You are the planner for a climbing knowledge assistant. Analyze the query below and produce a structured execution plan.
Break the plan into 2–5 concrete steps, explaining what information each step retrieves and why.

Query: {query}

Output the execution plan as JSON with a goal field and a steps array.

Handling Dependencies

Steps in the plan may depend on earlier results (depends_on):

async function executePlan(plan: ExecutionPlan): Promise<string[]> {
  const results: Map<number, string> = new Map();

  for (const step of plan.steps) {
    if (step.depends_on) {
      // Wait for the dependency result
      const depResult = results.get(step.depends_on);
      step.query = step.query.replace('{結果}', depResult ?? '');
    }

    if (step.action === 'retrieve') {
      const docs = await hybridSearch(step.query);
      results.set(step.step, formatDocs(docs));
    } else if (step.action === 'synthesize') {
      // Aggregate all results and generate the final answer
      const allContext = [...results.values()].join('\n\n');
      return generateAnswer(plan.goal, allContext);
    }
  }
}

Steps without dependencies can run in parallel; steps with dependencies must wait.

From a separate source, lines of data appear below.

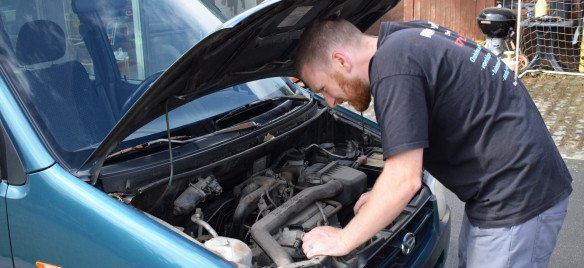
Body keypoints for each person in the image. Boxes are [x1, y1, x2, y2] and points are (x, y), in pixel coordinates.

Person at [294, 19, 572, 267]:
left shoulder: (393, 69)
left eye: (322, 89)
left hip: (517, 197)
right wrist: (381, 197)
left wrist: (344, 239)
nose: (329, 102)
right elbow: (421, 132)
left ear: (341, 60)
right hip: (501, 188)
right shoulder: (402, 37)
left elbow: (405, 179)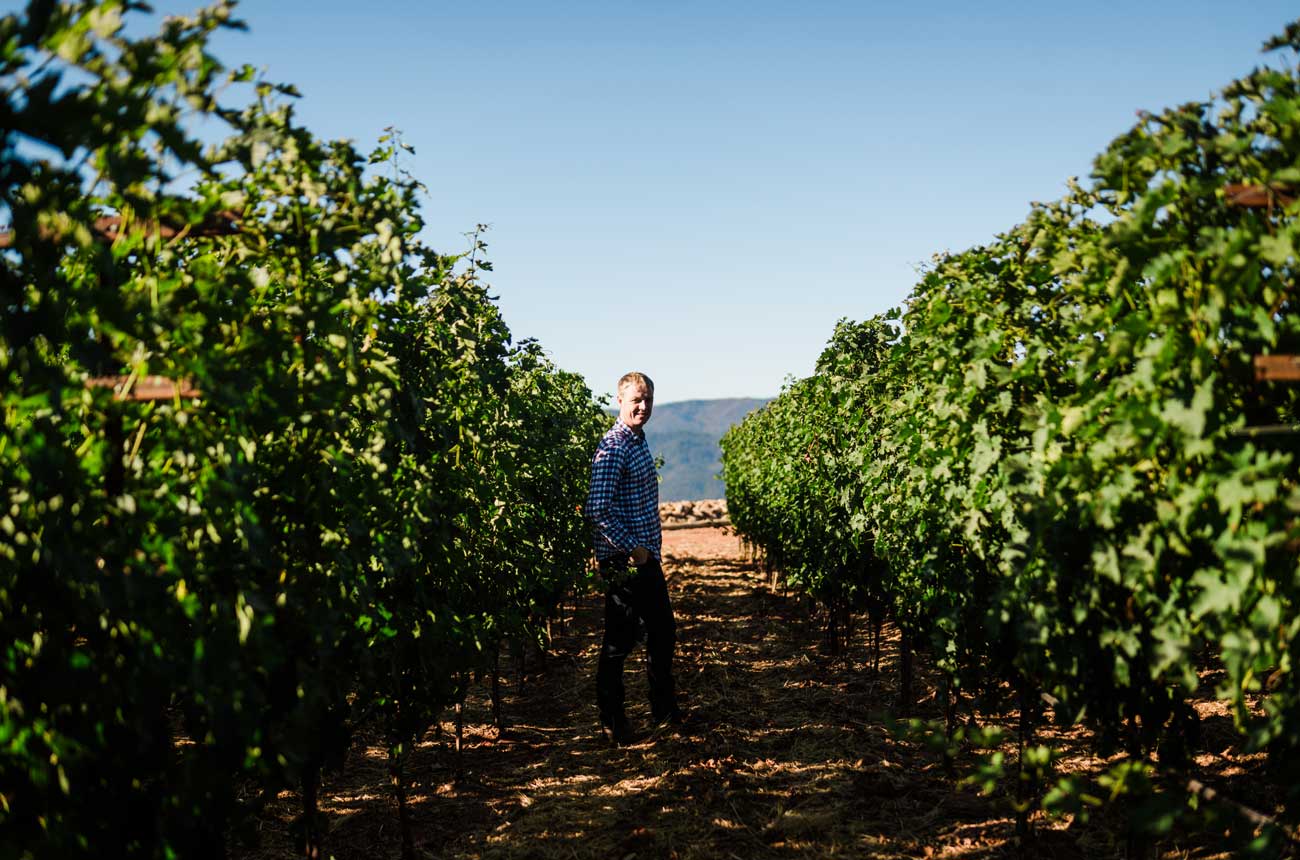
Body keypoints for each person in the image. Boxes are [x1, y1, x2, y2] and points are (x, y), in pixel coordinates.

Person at [585, 371, 681, 745]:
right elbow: (596, 508)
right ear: (620, 401)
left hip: (644, 557)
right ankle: (613, 722)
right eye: (636, 400)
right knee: (619, 641)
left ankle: (664, 711)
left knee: (662, 633)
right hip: (625, 561)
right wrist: (633, 549)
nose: (643, 406)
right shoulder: (613, 447)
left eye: (648, 400)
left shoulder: (637, 441)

This design keeps execution close to optimal — independent searches run concurrently.

When to Use It

Plan-and-Execute delivers the most value in these scenarios:

Trip planning: “Plan a climbing trip from Taipei to Hualien”
Comparative analysis: “Compare Longdong and Xindian for beginner suitability”
Multi-dimensional recommendations: “Find a crag that matches my level, has great scenery, and is easy to get to”
Structured reports: “Give me a complete beginner’s guide to bouldering”

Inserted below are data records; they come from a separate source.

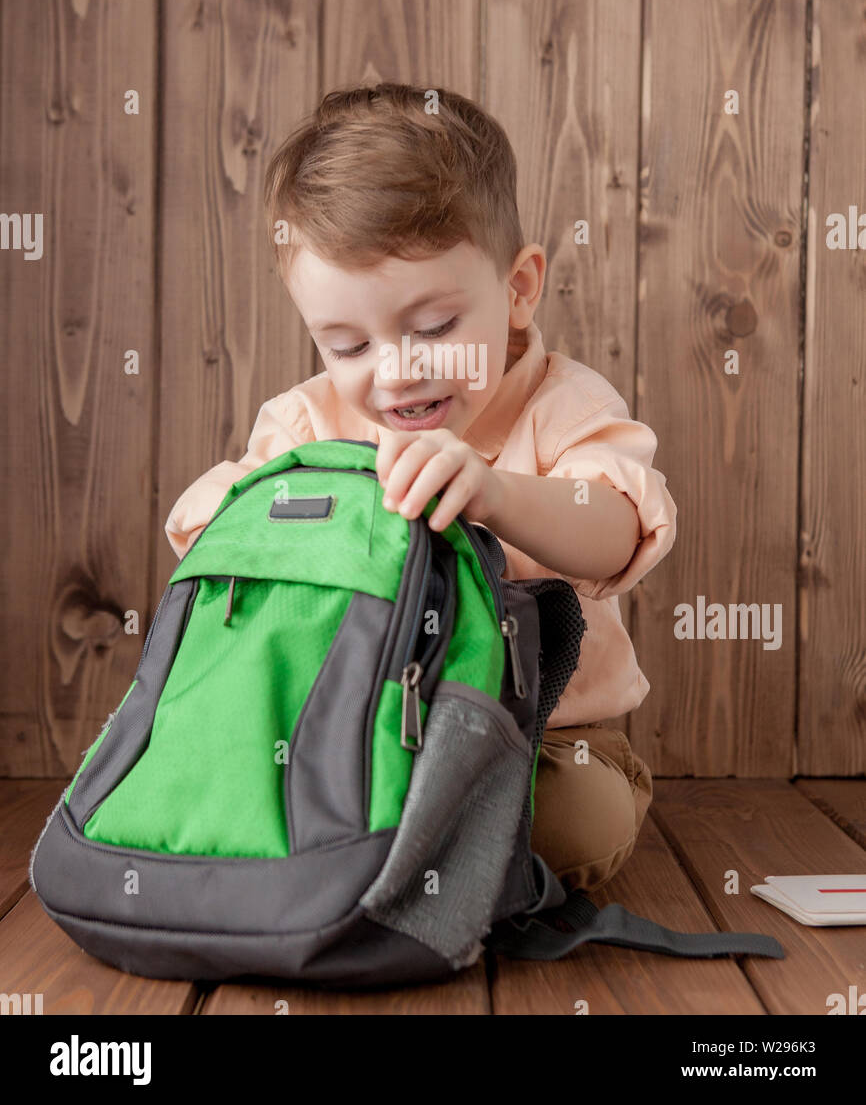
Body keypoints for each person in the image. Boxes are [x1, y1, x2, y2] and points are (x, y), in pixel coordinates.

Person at [165, 83, 672, 893]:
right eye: (348, 346)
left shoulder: (562, 406)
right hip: (341, 737)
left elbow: (617, 529)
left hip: (539, 739)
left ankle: (392, 860)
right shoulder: (308, 425)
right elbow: (221, 538)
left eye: (434, 329)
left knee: (575, 821)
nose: (397, 372)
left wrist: (497, 495)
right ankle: (375, 851)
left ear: (518, 289)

For these kinds of questions, planning ahead produces far more systematic and complete answers than making it up as you go.

Configuration in the System

// Enabled when rag_strategy === 'plan-execute'
const effectiveStrategy =
  config.rag_strategy === 'auto'
    ? detectStrategy(queryType, queryComplexity)
    : config.rag_strategy;

if (effectiveStrategy === 'plan-execute') {
  await planAndExecute(ctx);
} else if (effectiveStrategy === 'agentic') {
  await agenticRetrieve(ctx);
} else {
  await standardRetrieve(ctx);
}

All three strategies can be switched dynamically through the Admin UI without redeploying. auto mode selects the strategy based on query characteristics.

The Big Picture

Plan-and-Execute separates thinking from doing. The Planner handles global reasoning; the Executor focuses on carrying things out. This division of roles makes complex queries more tractable.

The tradeoff is an extra LLM call to generate the plan, plus reduced adaptability once the plan is set. For complex queries with clear structure, that cost is worth it. For open-ended exploratory queries, ReAct’s flexibility is the better fit. Which strategy to choose depends on the nature of the problem — there’s no universal answer.